ACTIVITY
Images are to be left out; everything else in the listing should be repeated exactly.

Top of DATA SEGMENT

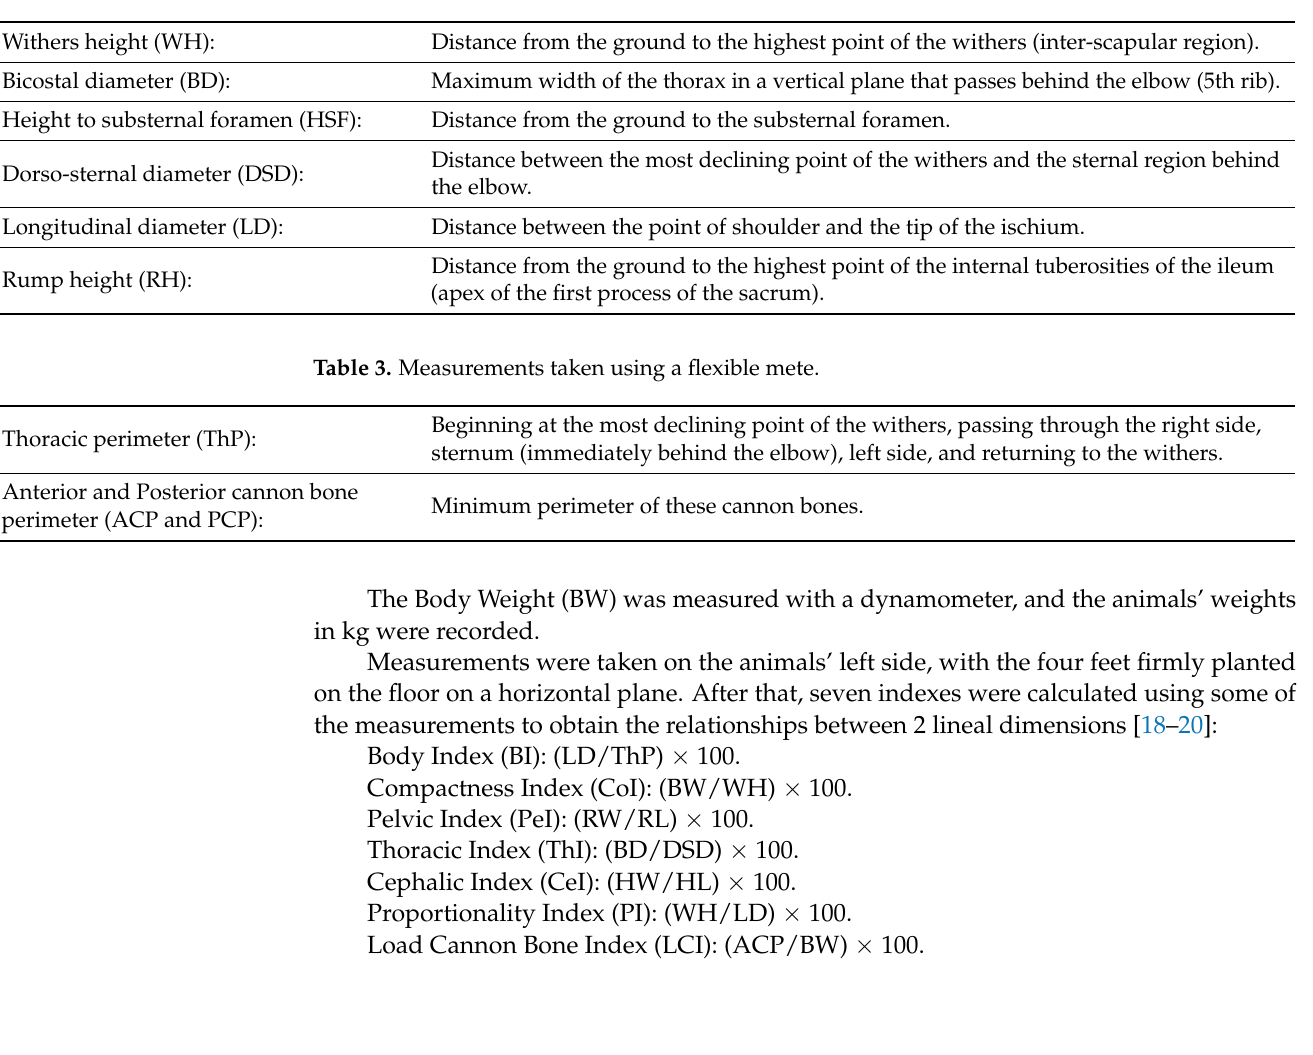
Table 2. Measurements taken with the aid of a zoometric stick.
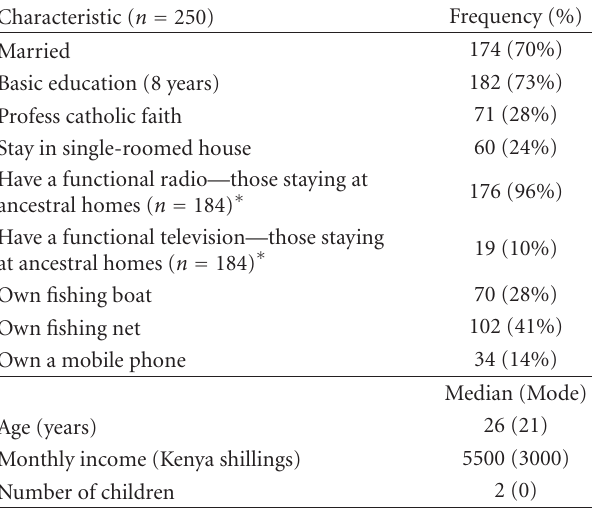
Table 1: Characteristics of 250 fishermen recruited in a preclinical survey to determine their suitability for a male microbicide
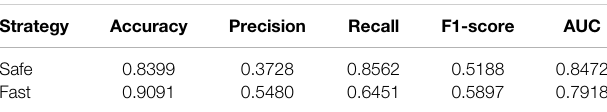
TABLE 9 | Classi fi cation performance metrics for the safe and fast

Bottom of DATA SEGMENT

EXERCISE SOLUTION
Table 2. Measurements taken with the aid of a zoometric stick.
Table 1: Characteristics of 250 fishermen recruited in a preclinical survey to determine their suitability for a male microbicide
TABLE 9 | Classi fi cation performance metrics for the safe and fast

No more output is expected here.